─── DATA FOR THIS TASK
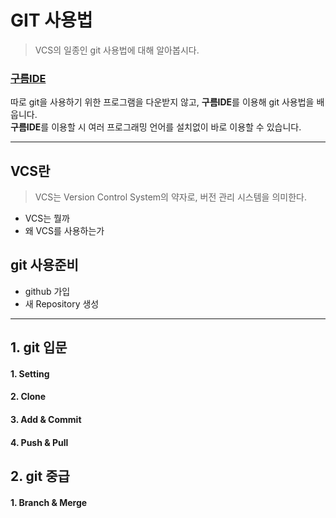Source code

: # GIT 사용법
> VCS의 일종인 git 사용법에 대해 알아봅시다.

### [구름IDE](https://ide.goorm.io/)
따로 git을 사용하기 위한 프로그램을 다운받지 않고, **구름IDE**를 이용해 git 사용법을 배웁니다.  
**구름IDE**를 이용할 시 여러 프로그래밍 언어를 설치없이 바로 이용할 수 있습니다.


---
## VCS란
>VCS는 Version Control System의 약자로, 버전 관리 시스템을 의미한다.

+ VCS는 뭘까  
+ 왜 VCS를 사용하는가

## git 사용준비
+ github 가입
+ 새 Repository 생성
---
## 1. git 입문
#### 1. Setting
#### 2. Clone
#### 3. Add & Commit
#### 4. Push & Pull
## 2. git 중급
#### 1. Branch & Merge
──────
Show every line in the listing that contains the string "VCS는", matching case exactly.

>VCS는 Version Control System의 약자로, 버전 관리 시스템을 의미한다.
+ VCS는 뭘까  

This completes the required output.